§ PROBLEM DESCRIPTION
All that is wanted is an exact copy of the line containing "left shoulder: (124, 249)" and the lines after it, through the end of the records.

§ GIVEN RECORDS
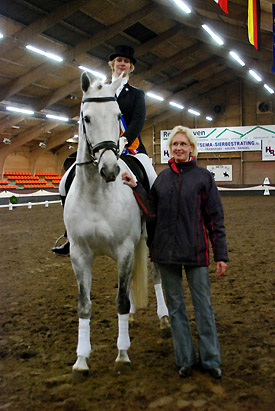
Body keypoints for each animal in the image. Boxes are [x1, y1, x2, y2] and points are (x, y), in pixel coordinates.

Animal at [64, 72, 169, 374]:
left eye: (118, 115)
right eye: (86, 118)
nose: (110, 169)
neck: (96, 194)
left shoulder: (124, 249)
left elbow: (120, 301)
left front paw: (122, 354)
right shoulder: (79, 254)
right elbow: (84, 304)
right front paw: (81, 359)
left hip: (149, 240)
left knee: (156, 275)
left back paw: (164, 319)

§ ANSWER SPACE
left shoulder: (124, 249)
left elbow: (120, 301)
left front paw: (122, 354)
right shoulder: (79, 254)
right elbow: (84, 304)
right front paw: (81, 359)
left hip: (149, 240)
left knee: (156, 275)
left back paw: (164, 319)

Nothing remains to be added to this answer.